Pages sur la chambre

 

2013

Quelques pages sur la chambre

Lokenath Bhattacharya

Lecture et danse

Un exercice d’admiration

«Je ne sais pas un mot de bengali, et je suis allé une seule fois en Inde. Je ne peux donc dire ce que représente la poésie de Lokenath Bhattacharya dans l’univers indien, si vaste et si vieux. Un univers où un buffle qui monte un escalier n’est pas une image de rêve, mais une scène de la vie quotidienne à Bénarès; où l’on caresse des symboles au détour d’une rue, y compris le sexe de l’homme et le sexe de la femme; où la musique est colorée par les heures du jour, pour mieux accompagner le parcours des astres; où les routes sont encombrées par tout ce qui marche et roule, du chameau à l’autocar, au point qu’on s’attend à croiser le Grand Véhicule de la doctrine bouddhiste, et même le petit. Un univers où l’allégorie fait des morts, si l’on en juge par le nombre de camions écrasés l’un contre l’autre.
Ce que je peux dire avec un peu plus de certitude, c’est ce que j’ai éprouvé en découvrant Pages sur la chambre, le premier livre en français de Lokenath Bhattacharya: l’impression immédiate d’entrer dans un espace intime et infini à la fois, dans lequel l’univers se contractait et se dilatait, apparaissait et disparaissait. Une émergence à partir du chaos, une lutte pour l’existence, une étreinte entre les corps, un combat sans merci entre la merveille et les démons, un dialogue impossible entre un sage anonyme et des idiots qui nous ressemblent -et l’impression finale que tant d’énergie, apparemment dépensée en pure perte, avait permis la représentation sans fin du mystère. Si la chambre de Lokenath est un lieu propice à la poésie, c’est que loin d’être un refuge elle est un champ de forces, avec ses portes et ses fenêtres ouvertes à tous les vents, et dans toutes les directions. Depuis, j’ai parcouru cette chambre en tous sens , et j’ai appris que l’architecte de cette forme précaire (dans une prose dont le charme ne cesse pas d’agir en passant d’une langue à l’autre, parce qu’il doit plus à l’esprit qu’à la lettre) est le continuateur et le libre interprète d’une tradition: héritier d’une famille de grammairiens, de sanskritistes, mais amoureux du monde au point de s’éloigner de l’Inde et de traduire Descartes, ou Rimbaud.
 Ce que je peux encore dire, sans grand risque de me tromper, c’est à quel point la présence de Lokenath parmi nous fut bénéfique pour la poésie française, depuis un quart de siècle. Dans un paysage aride ou ingrat, il nous a donné des livres où la poésie semble couler de source, alors qu’on s’habituait à la rareté; une poésie à la fois généreuse et cultivée, sans que cela paraisse contradictoire.
 Il nous a aidé à assumer notre propre tradition, en nous apportant la preuve qu’il pouvait encore exister un souffle sans emphase, et une chair sans vulgarité.»
 Gérard Macé

À l’initiative de Marie-Luce Gorse, conseillère littéraire du Salon de l’Inde des livres de la mairie du XXe à Paris, Annette Leday, chorégraphe et metteur en scène, spécialiste de l’Inde, et Hélène Courvoisier, danseuse contemporaine, créent en novembre 2012 une petite forme associant danse et lectures choisies dans Pages sur la chambre.

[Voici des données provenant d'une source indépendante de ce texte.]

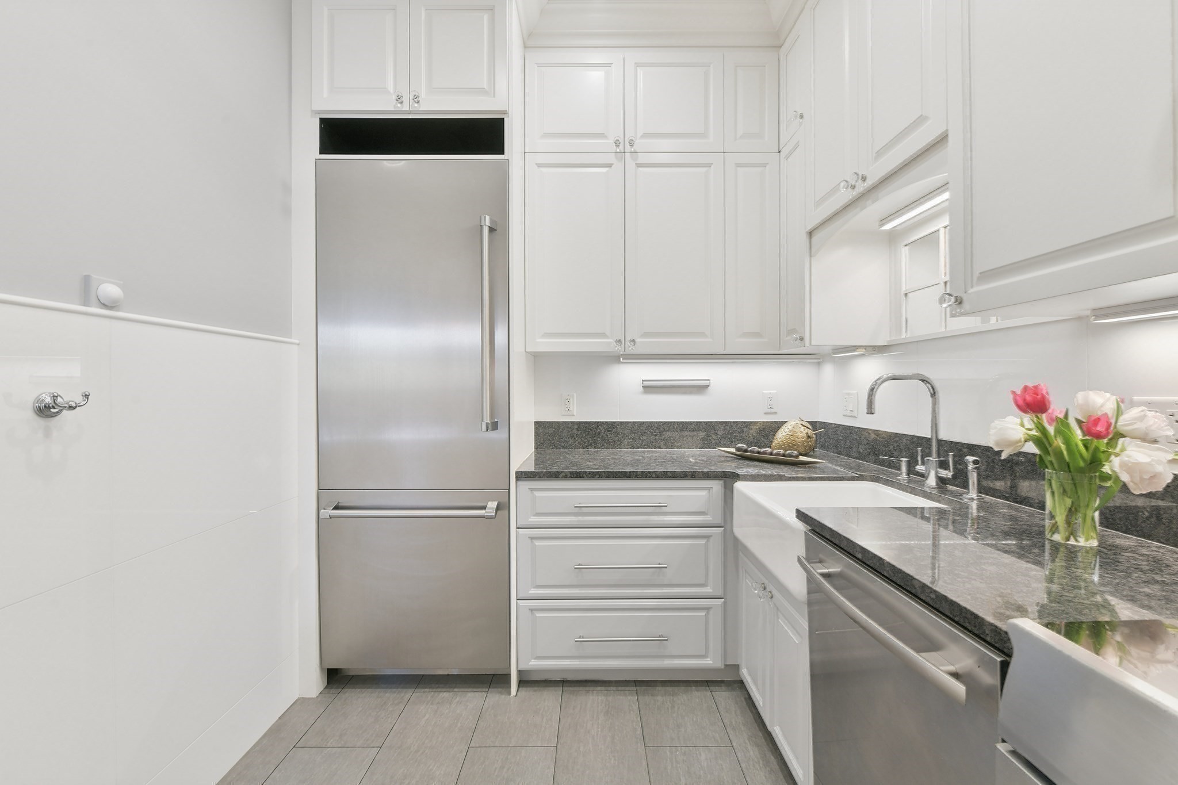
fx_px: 458
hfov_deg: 104.3
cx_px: 589
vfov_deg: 81.2
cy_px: 392
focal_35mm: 14
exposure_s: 1/20
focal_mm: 14
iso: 640
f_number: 9
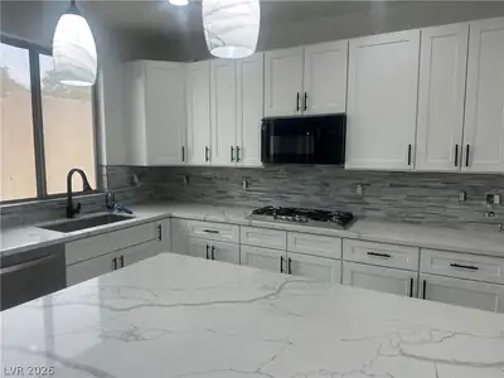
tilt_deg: -6.5
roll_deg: -0.2
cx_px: 252
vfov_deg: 56.8
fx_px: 349
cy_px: 189
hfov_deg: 71.6
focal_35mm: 24
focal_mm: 6.86
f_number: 1.78
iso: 80
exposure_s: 1/120
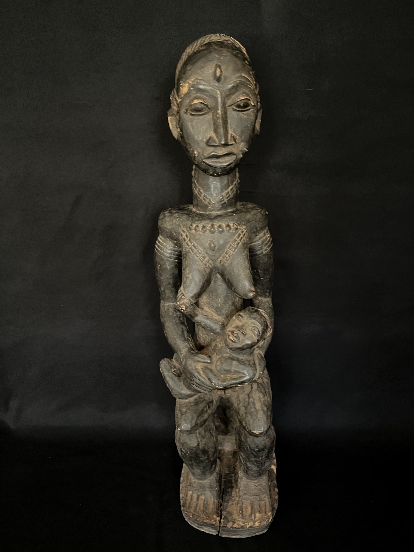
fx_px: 415
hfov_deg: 53.1
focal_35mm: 26
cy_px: 276
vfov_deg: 67.3
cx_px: 207
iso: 1000
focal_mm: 5.1
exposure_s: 1/21
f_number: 1.6
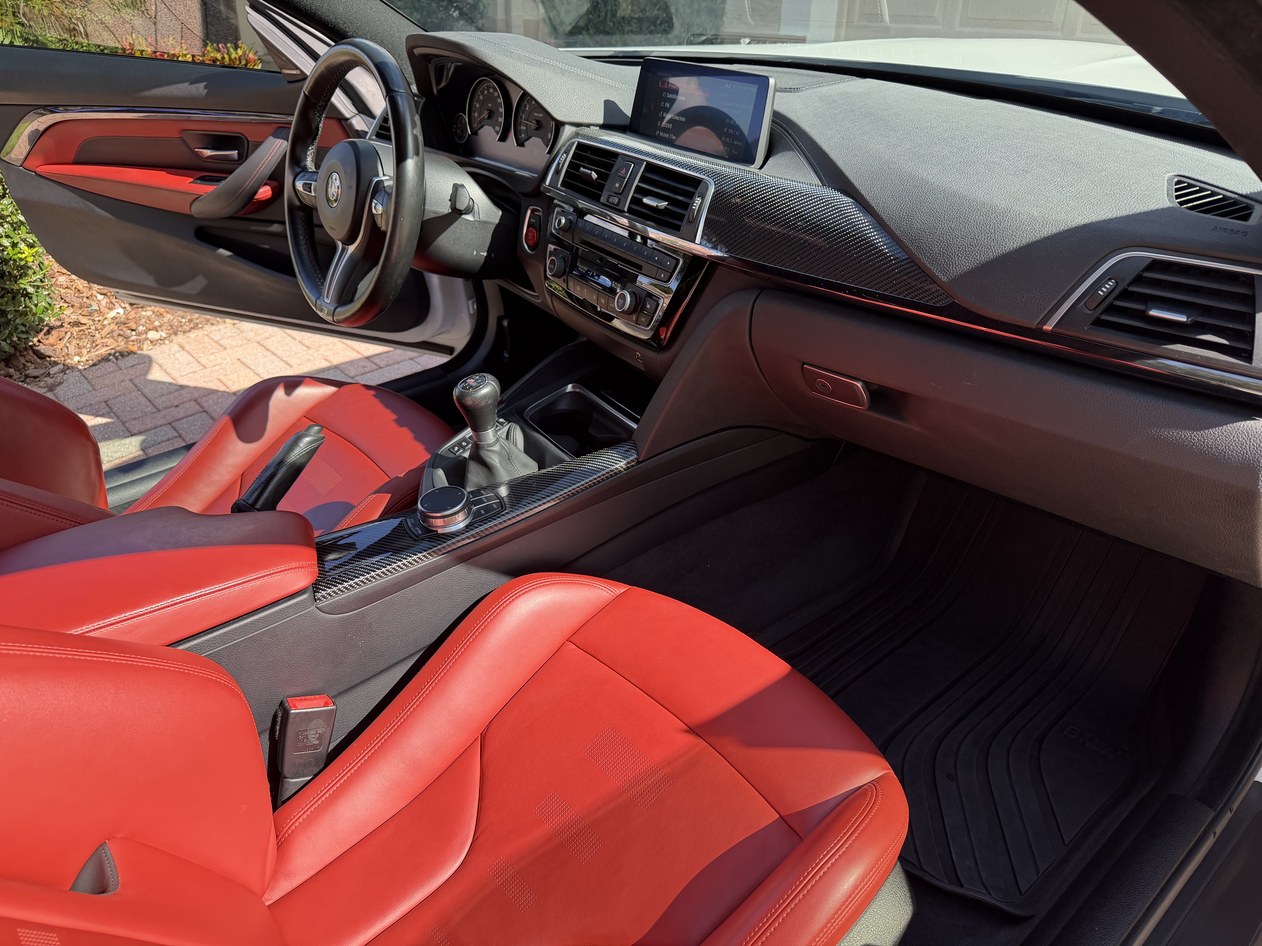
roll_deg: -1.9
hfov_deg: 71.6
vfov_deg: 56.8
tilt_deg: -28.5
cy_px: 473
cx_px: 631
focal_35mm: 24
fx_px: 875
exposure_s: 1/822
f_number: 1.78
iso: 100
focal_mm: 6.76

Notre hommage ambitionne d’enrichir cette lecture dansée  par  un temps consacré à la rencontre et au dialogue afin d’aller plus avant dans l’exploration de l’univers émotionnel et esthétique de Lokenath Bhattacharya, d’approfondir sa vision poétique d’une grande modernité et les thèmes de prédilection qui la composent.


Dans cette optique, quelques uns des fidèles passeurs des textes de Lokenath Bhattacharya seront invités à redonner voix à cet écrivain, tout à la fois poète, romancier et dramaturge. Ils témoigneront du souffle profondément indien de sa sensibilité et de son questionnement permanent de la langue comme présence au monde et aux choses.